Ah, summer in the Hamptons — the smell of freshly manicured lawns, the mist from waves crashing against pristine beaches, and the buzz of helicopters zooming by.
Locals fed up with aircraft noise are on the verge of silencing much of it, but lawsuits could still ground their effort to privatize the East Hampton Airport, the New York Times reported.
Opponents of the airport’s closure have filed lawsuits to keep the strip a municipal facility. The airport is scheduled to close May 17 and reopen as a private facility two days later.
The new status would allow the town to impose curfews and restrict the number of flights as it responds to complaints about helicopter noise and the effect frequent flights have on property values.

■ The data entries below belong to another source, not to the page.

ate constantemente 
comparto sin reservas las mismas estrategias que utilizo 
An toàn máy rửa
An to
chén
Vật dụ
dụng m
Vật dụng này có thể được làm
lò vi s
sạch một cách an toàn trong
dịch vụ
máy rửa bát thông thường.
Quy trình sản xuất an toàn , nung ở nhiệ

The temporary closure was originally set to take place in February, but after East Hampton Town officials huddled with the Federal Aviation Administration, it was pushed to May.
“The airport has been here a long time, but it has changed, aircraft have changed, flight patterns have changed,” Town of Southampton supervisor Jay Schneiderman told the Times. Southampton is often buzzed by the helicopters.
Officials have signaled they could ban commercial aircraft and impose other restrictions on the airport. The terminal and runways, formerly overseen by the FAA, reverted to town control in September.
Complaints about flights coming in and out of the airport have soared in recent years. In 2015, there were about 19,000 complaints from July to September. Four years later, complaints more than doubled to 47,000, though they came from only 553 households. In 2020, two households complained a combined 4,638 times.
On the other side of the fight are those who enjoy the option of a quick escape to the Hamptons. Some local business owners believe keeping the airport open will help keep the area’s economy humming in the summer.
“People are going to get here one way or another,” Andy Sabin, owner of an international metals company (and notably, shares in three private jets), told the Times.
Another fear linked to the airport closure is that the 1 percent will land their helicopters elsewhere in the Hamptons. Blade, a helicopter charter company that filed one of the lawsuits against the closure, could look toward the Montauk Airport and Francis S. Gabreski Airport in Westhampton Beach.